— BEGIN EXCERPTED TEXT —
The Las Vegas losses are manageable. We would like to see that club stop losing money. As you know, the taxicab marketings remain low. It's the longest truce, I think, that the Vegas market has seen since 2000. And we don't see any reason at this time why that truce is not going to continue.
Overall, Vegas traffic is up. However, the casinos have gotten very, very aggressive at keeping guests on premises and not letting them leave the casinos through discounting at their restaurants and other things. So hopefully, as Vegas starts to rebound, the casinos will stop being so aggressive on keeping people in the casinos, and we'll see our business go up as well.
We'll see the true comps in the summer of 2011. And really, that will be the time when we decide whether this location can be profitable or whether we'll look to do something different with this location.
The nice thing about the quarter is our Rick's Cabaret in New York and our Tootsie's in Miami Beach remain very strong, with record numbers in the New York City club, and we've had some great January and February in those clubs as well.
Our new location in the DFW Metroplex is doing very good. It's a BYOB club. We still believe the best use for that premises is a upscale Rick's Cabaret with full liquor services. There's an expected TABC hearing that will happen in June against, to fight the protest, and we expect a ruling shortly thereafter on whether that club will receive its liquor license or not. If we do not receive a liquor license, we'll probably rebrand the club, take the Rick's Cabaret name off of it this summer, and run it as a BYOB club.
As the BYOB clubs we have in the Dallas-Fort Worth Metroplex right now, most clubs are profitable, and we believe this club will do just as well as a BYOB club as far as making a profit, so it won't cost us money. But we believe it will be an opportunity lost to have a real flagship location at that location. So we'll see what happens in June.
— END EXCERPTED TEXT —
— BEGIN MATERIAL —
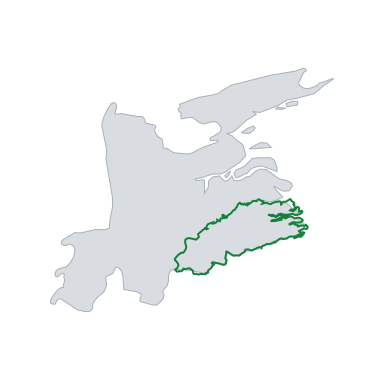 Khulna highlighted on a map of Bangladesh, rotated 262°
{"feature_id": "BGD-2432", "entity_name": "Khulna", "entity_type": "Division", "adm_level": 1, "iso_a3": "BGD", "parent_name": "Bangladesh", "parent_adm1": "", "projection": "robinson", "projection_center": [89.364, 22.917], "detail": "fine", "context": "in_parent", "style": "outline", "palette": "green", "viewbox_px": 384, "rotation_deg": 262, "n_neighbors": 0, "source": "natural_earth", "source_scale": "10m", "svg_char_len": 9745}
<svg xmlns="http://www.w3.org/2000/svg" viewBox="0 0 384 384"><g transform="rotate(262 192 192)"><path d="M132.4,277.5L132.3,267.7L126.3,248.5L126.6,246.3L125.4,237.1L123.8,231.9L123.1,226.5L126.7,218.6L125.3,217.3L117.2,214.9L116.3,212.9L118.0,205.2L112.2,197.8L110.0,192.4L116.1,174.7L117.7,162.4L117.3,160.0L113.5,157.3L106.8,156.2L102.1,153.9L99.4,150.4L97.1,149.0L94.2,150.0L90.5,148.7L87.4,145.2L84.9,141.0L85.9,136.5L90.7,125.6L92.6,125.3L96.7,127.4L98.3,127.4L101.1,123.1L105.0,110.9L118.4,111.9L121.6,111.5L125.0,110.6L126.8,109.0L127.9,107.1L127.5,105.4L123.4,103.1L121.8,101.3L120.7,96.5L119.4,94.6L111.3,94.4L107.1,92.1L104.8,90.1L100.7,83.4L95.6,78.5L90.8,77.3L88.9,75.7L87.9,73.2L88.5,69.5L91.0,62.5L104.4,47.3L104.7,45.6L104.2,43.7L100.3,41.2L100.0,40.0L101.1,36.8L103.4,36.4L108.0,39.3L112.6,44.0L115.4,48.2L115.5,51.5L119.2,52.2L122.2,53.6L125.4,53.2L127.4,54.0L128.8,53.7L129.3,51.8L126.7,47.0L127.9,45.0L131.0,45.1L133.2,46.9L134.8,50.6L135.1,56.3L138.7,61.5L143.5,65.2L147.2,66.9L151.7,68.1L155.5,66.9L157.4,63.3L156.6,60.1L157.1,57.2L158.7,55.6L161.1,55.7L162.9,58.0L168.1,70.3L167.0,75.8L168.2,90.9L166.9,100.8L167.7,104.6L168.6,105.3L176.5,107.1L187.9,111.1L196.6,112.5L236.1,111.4L244.8,113.4L271.1,111.9L278.3,115.0L286.1,120.2L290.5,124.0L291.3,126.2L290.9,128.1L289.4,129.1L286.7,129.2L280.5,126.7L279.4,127.4L279.4,133.3L274.4,148.2L273.7,152.9L272.0,154.7L266.8,155.6L263.3,164.3L261.9,165.4L258.5,163.5L256.4,163.8L253.7,164.6L251.0,166.6L249.2,169.1L247.1,169.9L239.7,169.8L238.3,173.8L233.5,179.1L230.2,193.1L230.5,197.4L234.6,208.5L237.5,223.0L238.6,224.5L240.0,224.6L240.1,218.0L241.4,217.1L243.1,217.9L246.6,226.8L248.6,229.1L251.7,229.7L255.2,228.4L257.7,225.8L258.8,222.9L257.8,213.2L259.5,209.2L265.5,203.3L266.3,201.5L265.9,191.7L268.2,191.4L271.2,192.2L275.0,189.8L276.2,189.8L277.8,192.3L280.6,191.9L284.8,211.2L285.1,224.9L286.1,232.5L287.6,234.2L292.2,245.6L296.7,285.7L297.3,311.1L299.1,319.8L297.7,321.7L296.2,322.1L294.8,319.1L285.1,312.6L282.7,313.3L279.4,317.0L278.1,320.5L278.7,325.4L279.8,330.2L282.1,333.0L282.3,336.0L284.9,347.5L284.2,347.6L278.9,337.1L272.4,326.9L270.2,308.5L270.0,299.4L265.5,288.8L261.3,270.2L263.1,263.6L260.0,266.5L255.2,255.3L247.5,244.4L245.3,239.6L245.2,234.8L241.9,239.6L237.5,242.9L233.0,247.9L230.0,249.4L220.4,250.3L214.9,243.6L206.9,227.3L205.9,223.6L206.9,214.0L205.0,204.8L204.4,196.8L203.0,197.5L202.5,199.7L202.8,203.1L202.2,206.0L188.9,204.1L194.6,208.9L200.7,210.0L203.9,214.3L204.1,221.4L198.1,225.7L198.6,229.4L202.1,233.8L197.9,235.0L196.8,237.9L196.7,242.0L199.6,248.3L199.1,250.8L204.2,259.0L205.1,263.0L203.9,268.6L193.1,279.9L189.9,287.9L187.2,291.6L183.9,292.3L179.8,288.5L179.8,284.6L180.6,281.5L186.2,274.0L183.2,275.0L174.4,281.2L172.7,276.2L171.6,271.6L171.6,265.9L175.8,257.4L171.0,261.6L169.7,266.9L170.3,273.2L169.6,277.6L167.8,283.4L165.2,286.8L161.1,289.1L159.2,292.5L156.4,295.0L155.5,283.3L152.5,267.6L151.8,271.0L153.4,280.8L153.3,287.1L151.0,292.1L146.4,297.5L142.9,298.2L140.9,297.4L134.4,289.3L133.8,281.7L132.4,277.5ZM212.7,277.7L204.6,279.6L200.5,279.0L208.1,264.8L207.9,258.5L206.7,253.4L202.7,249.2L202.5,246.3L200.7,242.2L199.8,237.5L204.2,236.0L207.7,238.7L209.0,244.1L210.7,248.1L216.8,256.4L216.7,261.4L215.1,273.9L212.7,277.7ZM230.0,273.0L225.1,276.8L226.6,254.5L230.3,262.8L231.3,267.2L230.0,273.0ZM248.9,261.9L246.7,263.5L244.7,262.1L242.1,256.9L243.3,250.2L244.1,249.3L247.3,256.1L248.9,261.9ZM267.3,308.9L264.5,309.2L263.1,307.6L263.7,305.4L263.0,298.1L266.5,297.4L267.9,303.5L267.3,308.9ZM264.1,288.7L262.0,295.9L261.2,292.7L262.6,286.4L264.1,288.7ZM206.3,230.6L207.1,233.0L202.6,230.0L201.4,227.8L203.4,226.7L206.3,230.6Z" fill="#d9dde1" stroke="#a8b0b8" stroke-width="1"/><path d="M132.8,275.5L133.6,274.3L133.5,273.0L133.3,272.0L132.9,271.1L130.9,268.2L130.4,267.1L131.1,266.6L130.3,265.2L130.1,264.5L129.5,261.6L129.5,261.1L129.6,260.6L130.0,259.9L130.1,259.4L129.9,258.2L129.1,256.0L128.7,254.1L128.1,253.6L126.7,253.0L127.7,252.2L128.0,251.0L127.8,249.5L127.3,248.2L126.8,247.0L126.4,245.1L125.9,243.6L125.7,242.6L126.1,241.9L127.1,240.4L127.5,238.6L127.5,237.6L127.4,236.8L126.9,236.3L125.6,235.8L125.1,235.1L124.1,232.6L123.6,231.7L122.7,230.6L122.5,230.0L122.6,228.9L123.0,227.4L123.1,224.6L123.7,223.3L126.3,220.4L127.5,219.3L127.9,218.8L128.2,218.2L128.2,217.7L127.9,217.5L126.6,217.5L126.2,217.4L122.6,216.0L121.8,215.8L121.2,215.9L120.5,216.5L120.1,216.7L119.6,216.7L116.6,215.7L115.9,215.1L115.5,214.0L115.5,212.9L115.9,211.8L117.0,209.9L119.3,203.5L119.4,202.3L118.8,201.8L118.1,202.3L117.6,203.2L117.0,203.5L116.3,202.0L115.8,201.8L114.5,200.8L113.7,199.9L112.6,197.8L111.9,197.0L111.5,196.9L110.6,197.0L110.2,196.8L109.7,196.2L109.7,195.9L109.8,195.5L109.9,194.8L109.7,194.6L109.2,194.5L108.8,194.3L108.7,193.7L109.7,188.8L109.6,188.3L109.3,187.5L109.3,186.9L109.5,186.4L110.2,185.2L110.5,184.6L110.5,184.1L110.3,183.1L110.5,182.6L111.2,182.0L112.1,181.9L113.1,182.0L114.0,181.8L114.6,181.3L116.4,179.5L116.8,178.9L116.9,177.9L116.8,176.7L116.5,175.7L116.2,175.1L116.8,174.0L117.3,173.3L117.3,172.8L116.2,172.5L116.1,171.8L115.2,171.0L115.0,170.4L115.3,168.8L115.4,168.1L115.2,167.0L115.1,166.5L115.4,165.9L115.9,165.4L117.6,164.6L117.7,165.0L117.8,165.4L118.6,166.6L118.9,166.9L120.0,167.5L121.0,168.3L121.9,168.4L122.8,168.2L125.8,166.7L126.4,166.2L126.9,165.6L127.3,165.6L128.2,165.8L129.0,166.4L130.1,167.9L131.8,169.7L132.2,171.0L133.1,172.3L133.3,172.8L133.3,173.3L133.1,174.5L133.2,175.0L133.7,175.6L135.4,177.2L136.4,177.9L137.4,178.4L138.7,178.7L142.6,178.2L143.8,178.3L145.0,178.6L146.0,179.1L146.7,181.2L146.8,181.7L146.8,182.7L144.3,189.4L144.5,189.9L146.4,192.5L147.7,192.4L148.5,192.2L149.1,192.1L149.6,192.3L152.3,196.7L152.9,197.4L153.2,198.0L153.7,199.2L154.2,199.5L154.4,199.7L154.0,200.3L153.1,201.0L153.1,201.8L153.4,202.4L154.1,201.3L155.5,201.4L156.9,202.3L157.8,203.2L158.2,204.3L159.1,208.7L158.5,208.4L158.2,207.9L157.8,207.9L157.8,209.6L158.5,211.7L159.6,213.1L161.0,213.1L160.5,213.9L159.6,214.9L159.2,215.7L161.6,216.4L161.8,217.3L161.6,218.5L162.3,219.4L162.9,219.5L163.7,218.8L164.2,218.7L164.9,219.0L165.1,219.5L165.0,219.9L164.4,220.2L164.1,220.4L163.4,221.5L163.0,222.2L162.6,222.0L161.7,221.2L161.6,221.8L161.8,222.7L162.0,223.1L162.4,223.4L163.2,223.6L163.6,223.8L164.0,224.5L165.2,227.1L165.9,228.1L167.4,229.6L168.0,230.4L168.5,231.9L168.7,232.3L169.9,233.0L171.2,234.5L173.2,235.6L173.8,236.3L174.7,237.9L174.0,238.5L173.5,238.5L173.3,238.6L172.9,239.4L173.3,239.9L173.3,240.1L173.2,240.3L172.5,240.7L172.3,241.1L172.4,241.8L172.5,242.0L172.9,242.2L173.2,242.5L172.9,242.9L171.5,243.9L171.1,244.5L171.1,244.8L171.4,244.9L172.6,245.0L173.0,245.2L173.2,245.6L173.3,246.0L173.2,246.3L173.1,246.5L172.9,246.5L172.4,246.3L172.2,246.3L171.9,246.5L172.7,247.7L173.3,249.3L174.0,249.9L174.3,250.2L174.4,250.6L174.6,251.4L174.6,252.6L174.0,254.2L174.0,254.7L174.0,254.9L174.2,255.1L175.0,255.6L175.1,255.9L175.5,257.2L174.0,258.8L173.4,259.7L173.2,260.5L172.8,261.4L172.0,261.1L170.6,259.9L170.7,261.1L171.1,262.9L170.9,264.0L169.0,268.1L169.6,269.2L170.1,271.1L170.6,274.7L170.7,276.6L170.5,277.5L170.1,278.2L169.4,278.7L168.7,278.6L168.0,278.4L167.1,278.4L167.1,278.8L168.1,279.2L168.9,279.8L169.4,280.6L169.6,281.9L169.3,283.4L169.4,284.0L169.5,284.5L170.2,285.5L170.6,286.5L171.0,287.2L171.3,287.8L171.0,288.7L169.6,289.1L168.4,290.2L167.9,291.0L166.6,291.7L166.1,291.7L165.9,291.5L165.6,290.7L165.0,290.9L164.3,291.4L163.8,291.7L163.0,291.6L162.1,291.4L161.3,291.1L160.8,290.6L160.4,289.6L160.4,289.0L160.9,288.0L160.8,287.5L160.1,286.5L158.8,289.5L159.3,290.5L160.2,291.8L161.3,293.0L162.2,293.5L162.6,294.0L162.1,295.1L161.1,295.9L159.9,295.6L159.4,295.2L158.9,295.1L157.7,295.4L157.6,295.7L158.2,297.6L157.3,298.6L156.3,297.9L155.0,295.7L155.1,294.8L154.5,292.5L154.7,291.3L155.0,290.6L155.9,289.5L156.3,288.7L156.4,287.8L156.2,283.9L156.6,280.8L156.8,279.7L157.9,277.6L158.2,276.4L158.0,275.2L157.6,274.1L157.0,273.1L156.4,272.3L156.4,271.6L157.8,269.5L158.2,268.6L158.2,267.5L158.4,266.4L158.7,265.3L159.1,264.4L158.6,264.8L158.2,265.5L157.5,267.0L157.0,267.5L156.8,268.0L157.3,269.3L157.0,269.7L156.1,270.5L155.5,271.4L155.6,272.1L156.6,274.0L156.8,274.6L156.9,275.2L156.9,276.4L156.8,277.0L156.4,278.0L155.9,282.0L155.6,282.8L154.8,283.3L154.4,282.5L154.3,280.1L154.5,279.5L154.9,278.4L155.0,277.7L152.9,272.3L152.8,271.2L153.0,268.8L152.9,267.7L152.5,266.6L152.1,266.6L151.7,270.1L152.1,276.9L152.5,276.9L152.5,276.2L152.7,275.5L153.0,275.1L153.1,275.3L153.3,276.4L153.6,277.0L154.1,278.1L154.1,278.9L153.7,280.2L153.4,280.5L152.9,280.6L152.8,280.8L152.8,281.2L153.1,281.7L153.3,282.3L153.8,283.6L154.2,284.1L154.3,284.5L153.8,287.4L153.4,288.0L152.1,289.1L151.6,290.0L151.6,290.8L151.8,293.0L151.7,294.2L151.2,295.3L150.6,296.1L148.9,297.7L148.4,297.7L147.2,296.3L146.9,295.5L146.9,294.1L147.0,291.7L147.3,290.7L147.9,289.0L148.0,287.8L147.8,286.7L146.9,284.9L146.7,284.0L146.4,284.0L146.1,284.8L146.2,285.5L146.5,286.1L146.7,286.9L146.7,287.8L146.5,288.3L145.3,289.8L145.0,290.3L144.0,292.7L143.8,292.7L143.5,292.0L143.2,292.0L143.2,293.4L143.7,295.5L143.5,296.8L142.7,298.7L142.9,299.3L143.8,299.8L143.3,300.5L142.5,301.1L141.6,301.5L140.7,301.6L139.8,301.1L139.5,300.1L139.7,299.1L140.2,298.7L140.3,298.1L138.8,293.7L138.7,292.6L138.5,292.4L138.1,292.7L137.6,293.2L137.4,293.7L137.2,293.9L136.6,293.8L135.5,293.2L135.1,292.7L134.9,292.4L133.7,288.0L133.6,287.1L133.7,286.0L134.2,283.7L134.2,282.5L133.9,281.3L132.9,279.8L132.7,279.0L132.9,276.5L132.8,275.5ZM134.3,293.6L136.5,295.0L136.7,296.5L136.1,297.4L134.7,296.6L132.4,293.6L132.4,293.4L132.7,293.1L133.0,292.0L133.0,291.0L132.5,289.2L132.4,288.4L132.1,287.4L132.1,286.9L132.7,286.9L132.9,287.0L133.1,287.6L133.3,288.4L133.8,292.0L134.3,293.6Z" fill="none" stroke="#15803d" stroke-width="2"/></g></svg>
— END MATERIAL —
**WORK INSTRUCTIONS**
a) Name every city or metropolitan area mentioned in the excerpt on club performance.
b) According to the excerpt on club performance, what will be done with the DFW Metroplex club if it does not receive a liquor license?

**PER-TASK OUTPUTS**
a) Las Vegas, New York City, Miami Beach, and the Dallas-Fort Worth (DFW) Metroplex.

b) It will probably be rebranded, with the Rick's Cabaret name taken off it this summer, and run as a BYOB club.